Trauma has been defined as the result of an overwhelming amount of stress that exceeds one’s ability to cope, or integrate the emotions involved with that experience. I have been working on deactivating my own wound up, deeply buried inner turmoil for many years so I have come to know the nature of trauma well.
Lately I’ve noticed that others are having spontaneous trauma memories appearing. It seems we are collectively ready to handle the truth of our past so we can make peace with it for a healthier, happier life.
Unhealed trauma creates –
- Addiction (being busy, eating, drinking, over thinking, working, gaming, exercising etc… as ways to avoid one’s feelings. It’s rampant.)
- Relationship issues
- Blame and judgement
- Body pain and tension
- Over reactions
- Sexual issues
- Money problems
- Lack of self esteem
- Health problems
There’s more I could add to that list but you get the idea. Trauma is affecting our lives adversely and stopping us from living to our full potential.
Here’s what needs to happen for healing to come about –
- Be present to uncomfortable feelings
- Stay with your bodily experience
- Resist analysing – it will disconnect you from your body
- Experience the emotion that wants to move – it is old, trapped energy that was not allowed space to be expressed
- Be patient with yourself, trauma healing is a process
- Know that timing is everything – you must have a safe space to be vulnerable when trauma is ready to be unlocked. (people who can listen, understand, be empathic and give you room to feel are valuable)
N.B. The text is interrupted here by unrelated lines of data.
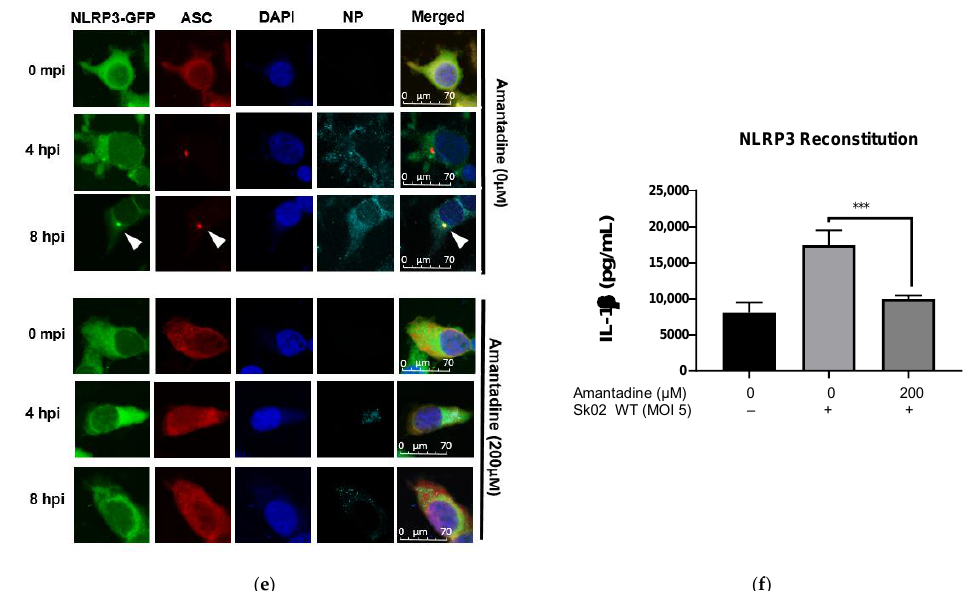
Figure 3. M2 Protein influences dTGN formation before NLRP3 recruitment. HEK293T cells were transfected with Flag-NLRP3 for 48 h before being mock infected ( a ) or infected with Hf09 WT at MOI of 5 for 12 h ( b ). The cells were harvested and fractionated to isolate the light membrane fraction containing TGN. The fractions were then subjected to Western blot and probed for NLRP3, TGN, and M2. The cell fraction was also subjected to a native PAGE gel to test the presence of NLRP3 oligomers (top panels). HeLa cells expressing NLRP3-GFP ( c ) or GFP ( d ) were treated with Amantadine (200 µ M) for 1 hr before being infected with Hf09 (MOI of 10). The cells were subjected to immunofluorescent microscopy for NLRP3 (green), TGN (red), IAV (cyan), and nucleus (blue). Scale bar, 25 µ m ( e ) Cells expressing NLRP3-GFP were transfected with ASC-Myc for 12 h. The cells were then infected with Sk02 WT at an MOI of 10 in the presence or absence of Amantadine (200 µ M). The cells were fixed at indicated time points and were subjected to immunofluorescent microscopy for NLRP3 (green), ASC (red), NP (cyan), and nucleus (blue). Scale bar, 70 µ m; white arrows indicate ASC speck. ( f ) HEK293T was transfected with the various components of the NLRP3 inflammasome namely, NLRP3, ASC, pro-caspase-1, and pro-1L-1 β , and incubated for 12 h. The media was then changed to basal DMEM containing 200 µ M Amantadine and incubated for 1 hr before being infected with Sk02 WT (MOI of 5). The cell-free supernatant was harvested at 12 h.p.i. and the level of mature IL-1 β released was measured by IL-1 β ELISA ( t -test, *** p =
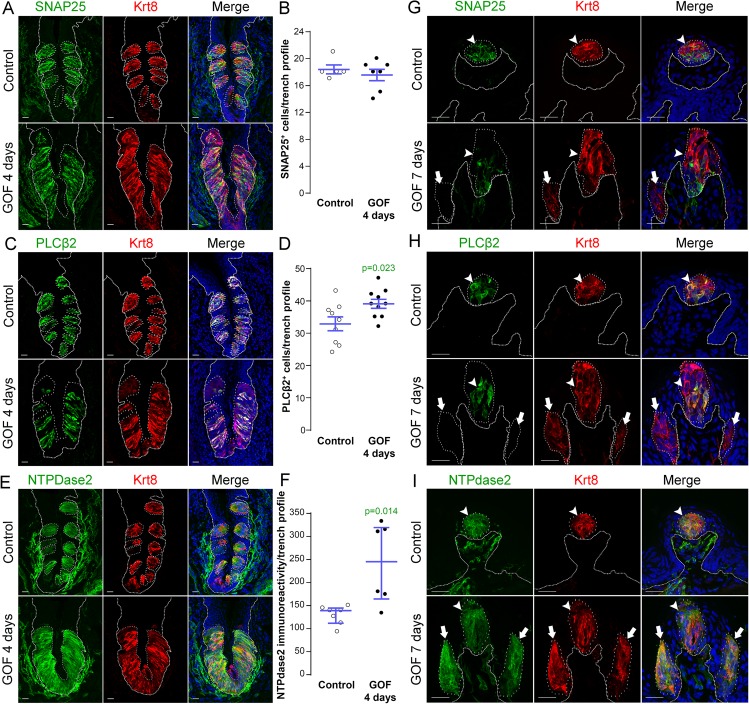
Stabilization of β-catenin in Krt5+ progenitors induces primarily Type I cell differentiation in CVP, FFP and anterior lingual epithelium.
A,B. SNAP25+ Type III taste cells (green) were present in comparable numbers in the CVP of control and mutant mice fed dox chow for 4 days. Note that CVP innervation is also SNAP25+ (green) (Yang et al., 2000). C,D. PLCβ2+ Type II cells (green) were slightly increased in mutant CVP compared to controls. E,F. NTPdase2+ Type I cells (green) cannot be counted (see text), and thus were quantified via measurement of NTPdase2 corrected fluorescence intensity, revealing a 2-fold increase in NTPdase2+ signal in mutant compared to control CVP, accounting for the majority of expanded Krt8+ cells (red in all panels). G. In the anterior tongue of mice fed doxycycline chow for 7 days, endogenous Krt8+ taste buds within FFP (red, white arrowhead) contained SNAP25+ Type III cells (green), while ectopic Krt8+ taste buds (red, white arrow) were devoid of SNAP25+ cells. H. Endogenous FF taste buds house numerous PLCβ2+ Type II taste cells (green, white arrowhead), while ectopic PLCβ2+ cells were not detected in ectopic taste buds (* indicates a PLCβ2-negative ectopic taste bud). I. Ectopic taste buds within FFP of mutants (white arrows), like endogenous FF taste buds (white arrowhead) were always NTPdase2+ (green). Nuclei were counterstained with DRAQ5 in blue. Representative stack images are made of 14 compressed 0.75 μm-thick optical sections. N = 3 control and 3 mutant mice. B,D: Student’s t-test; F: Mann and Whitney test. Data are represented as a scatter plot (individual symbols), and mean ± SEM (blue bars), except F (median with interquartile range). Dotted line delineates the basement membrane. Scale bars = 20 μm.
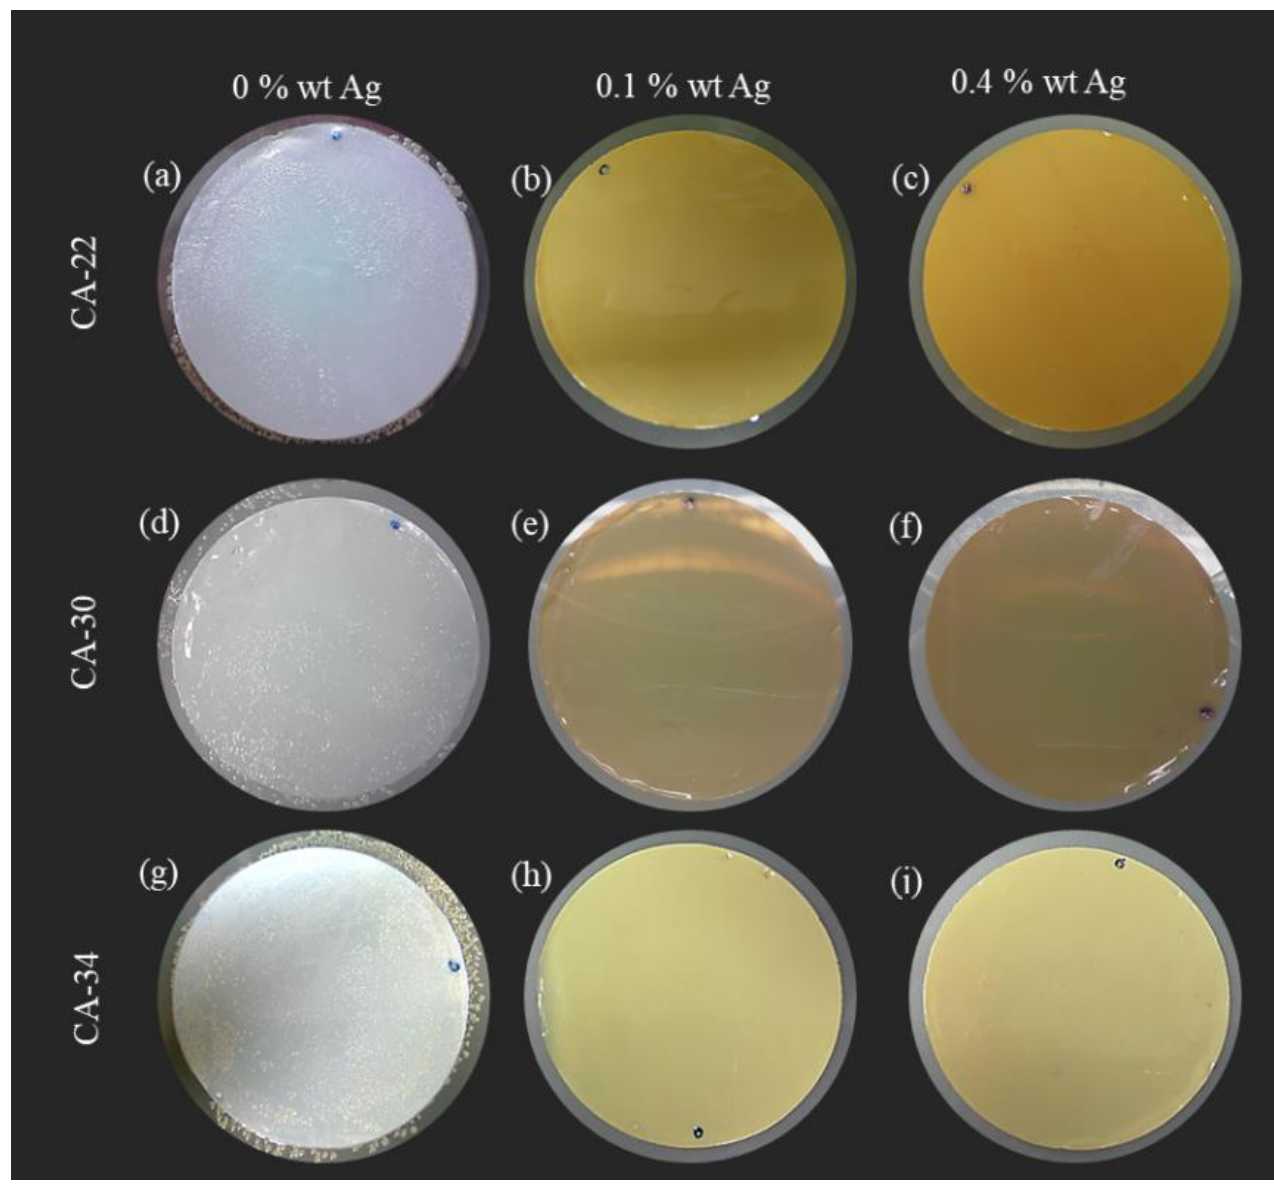
Figure 12. Results of E. coli growth inhibition on the membrane for the suspension test of CA membranes ( a ) CA22, ( d ) CA30, and ( g ) CA34; CA/Ag membranes with 0.1%wt Ag ( b ) CA22Ag0.1, ( e ) CA30Ag0.1, and ( h ) CA34Ag0.1; and CA/Ag membranes with 0.4%wt Ag ( c ) CA22Ag0.4, ( f ) CA30Ag0.4, and ( i ) CA34Ag0.4.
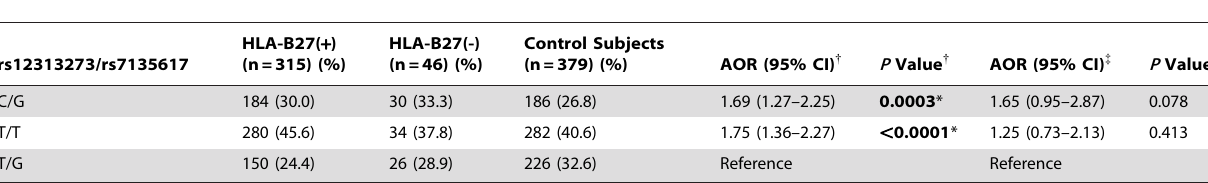
Table 4. Haplotype frequency of the ORAI1 gene in HLA-B27( + ) or HLA-B27(-) patients with ankylosing spondylitis and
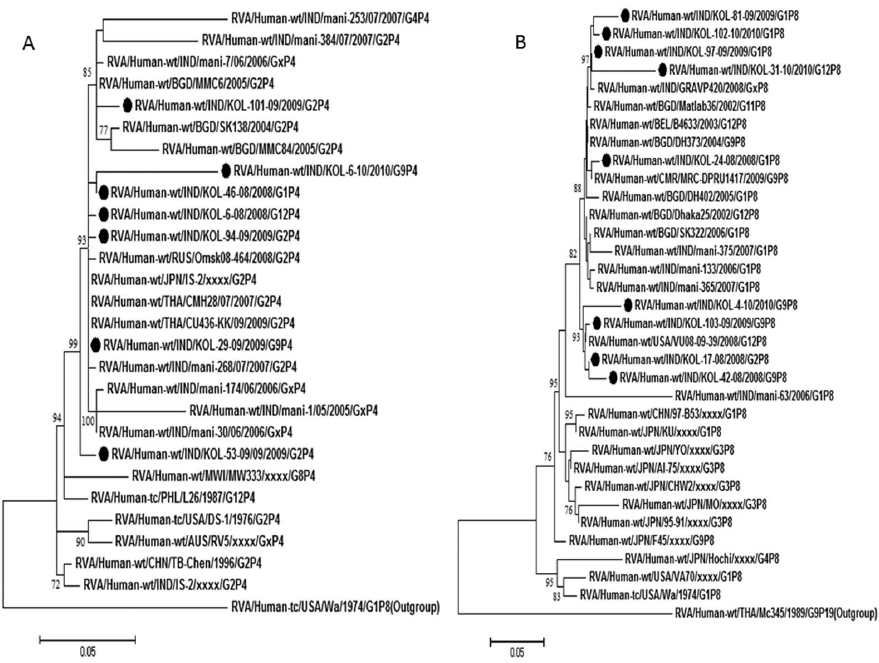
Figure 6. A and B. Phylogenetic trees of the P [4] and P [8] strains of Kolkata. Phylogenetic trees constructed from the nucleotide sequences of VP4 genes of A. P[4]; and B. P[8] strains of Kolkata, isolated during January 2008 through December 2010, with other representative P[4] and P[8] strains respectively. Scale bar, 0.05 substitutions per nucleotide. Bootstrap values less than 70% are not shown.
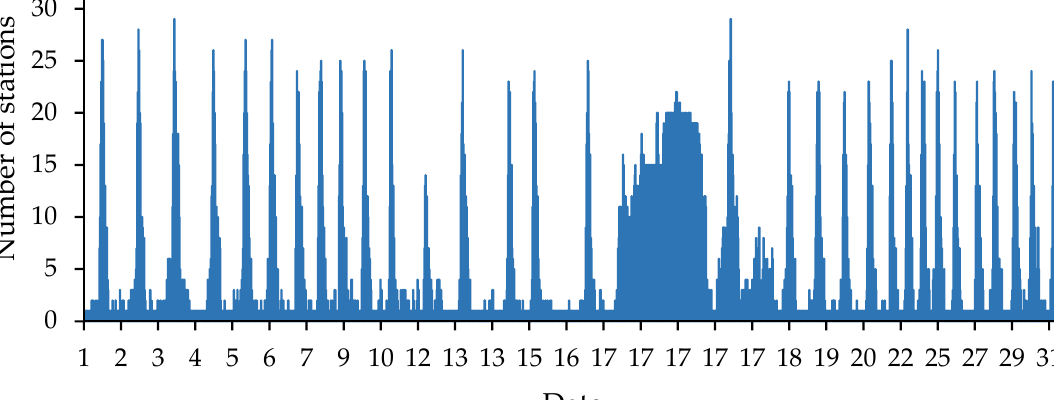
Figure 7. Plot of the distribution of simultaneously occurred discrepancies in March 2015. The plot of solution discrepancies in Figure 8 shows that the discrepancies in the Up component of RIGA station reached − 531.42 m at 17:09:00 UT.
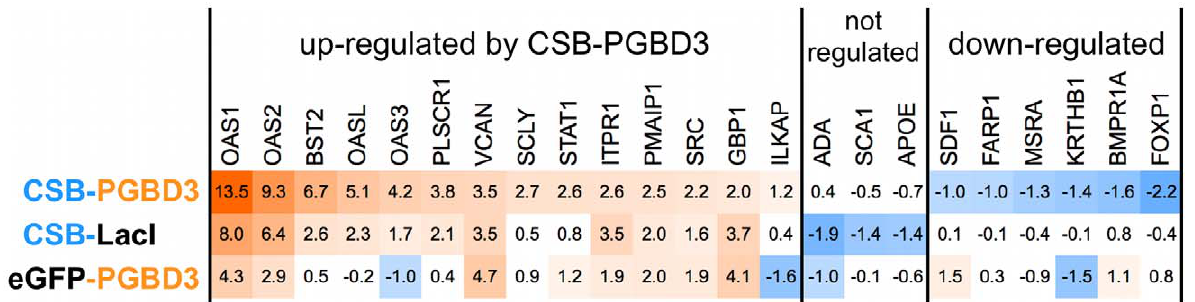
Figure 11. CSB-LacI and eGFP-PGBD3 induce partial up-regulation of genes regulated by CSB-PGBD3. Average signal log ratios from quantitative PCR (QPCR) of genes regulated by CSB-PGBD3, CSB-eGFP, or eGFP-PGBD3 expression in UVSS1KO cells compared to cells expressing FLAG-HA-tags alone. Orange cells: increased expression; Blue cells: decreased expression; No color: expression change was less than 2-fold (1 signal log ratio); darker color indicates a larger change in expression.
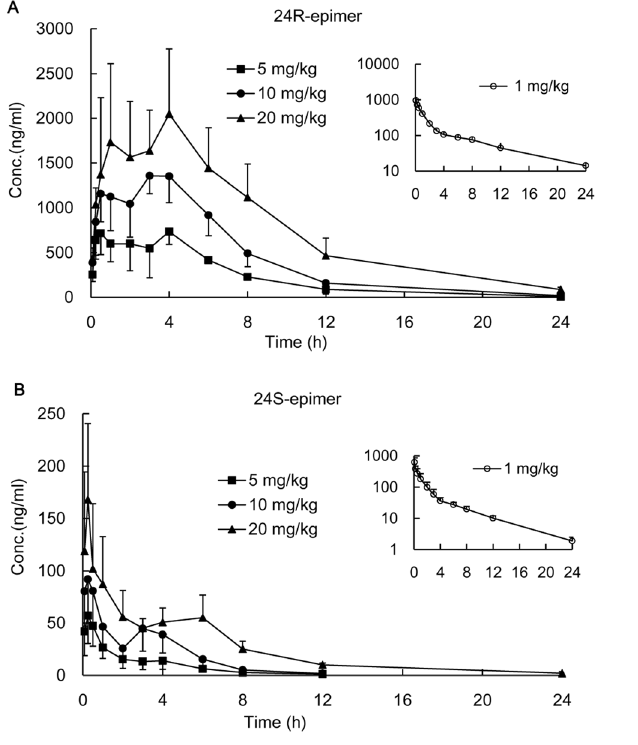
Figure 2. Plasma concentration-time profiles of 24R-epimer and 24S-epimer in rats. The intragastric administration groups were administered 24R-epimer (A) or 24S-epimer (B) at doses of 5, 10 and 20 mg/kg, respectively. The intravenous groups were presented in smaller figure administered 1 mg/kg of 24R-epimer or 24S-epimer, respectively. n=5 per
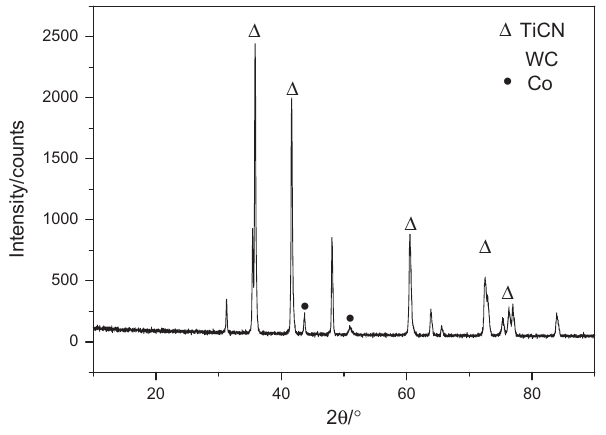
Figure 2: XRD patterns of the gradient layer.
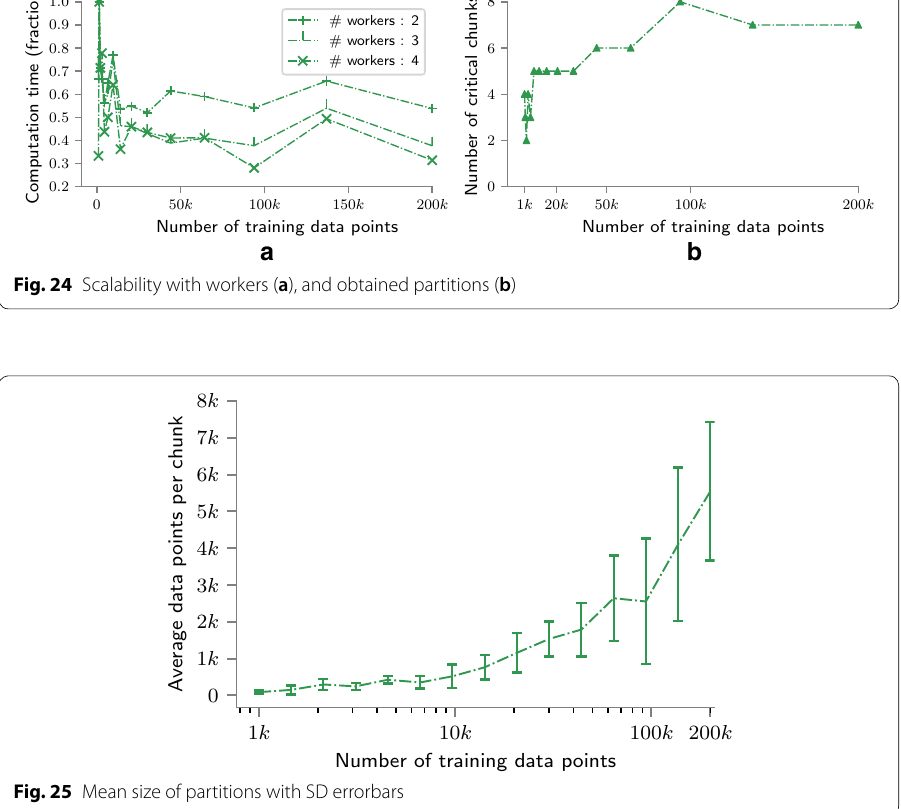
LIBSVM with shrinking heuristic is also plotted. An accuracy plot, Subfigure (b), and a plot for the number of partitions in Fig. 21 are also presented.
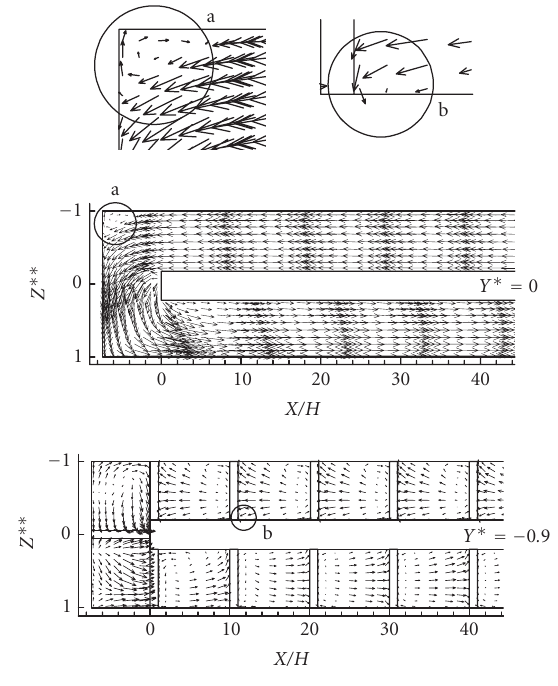
Figure 2: Mean velocity vector plots in Y ∗ = 0 and − 0 . 9 planes for Ro = 0 . 15 and Re = 1 . 0 × 10 4 .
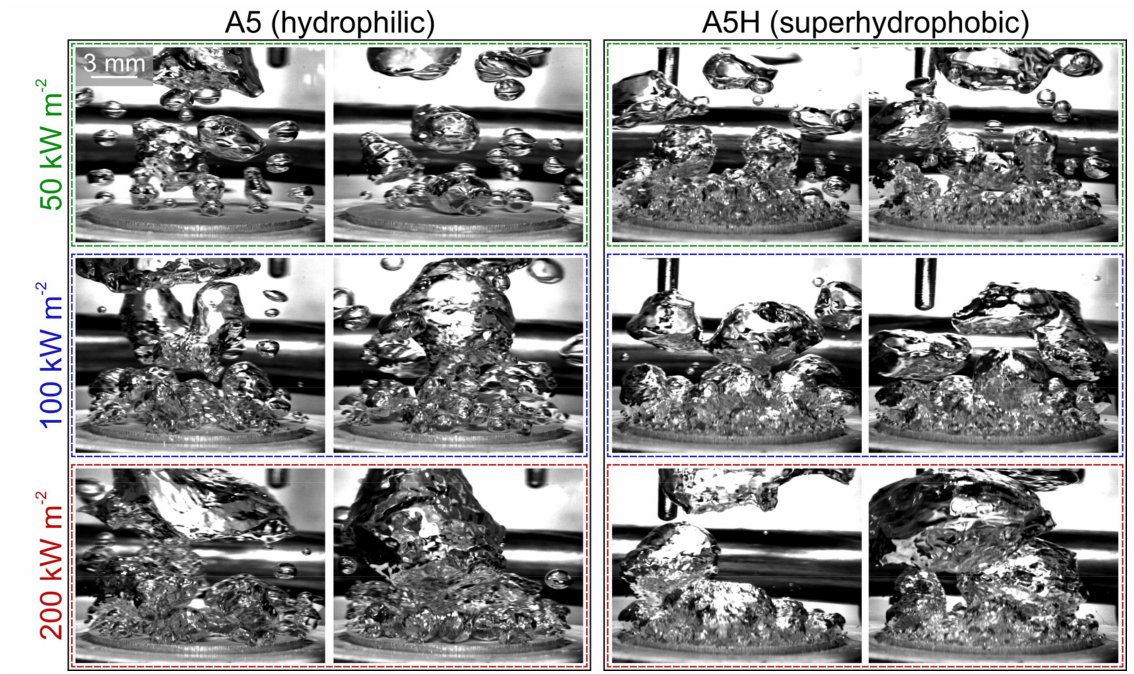
Figure 10. High speed snapshots of the boiling process on the A5 ( left column ) and A5H ( right column ) surfaces at three different heat fluxes during boiling of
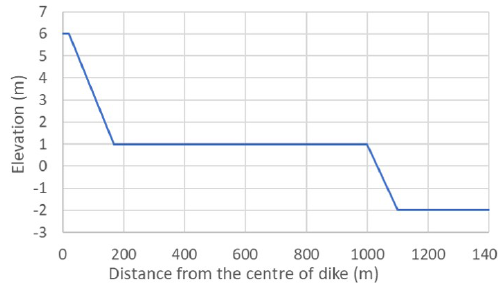
Figure 5. Cross section for the 1-D network on the seaside.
- You also need a particular level of psychological maturity to be courageous enough to allow painful emotion to release from your body
Trust what is occurring. Don’t be annoyed that there is more to heal. Healing is a long, long journey. It isn’t a few workshops and sessions, nor is it one big purge and it’s all done. We have a lot to make peace with. Go gently and kindly. Life is a play; the game gets easier as we make room for more light in our body. Be brave and loving.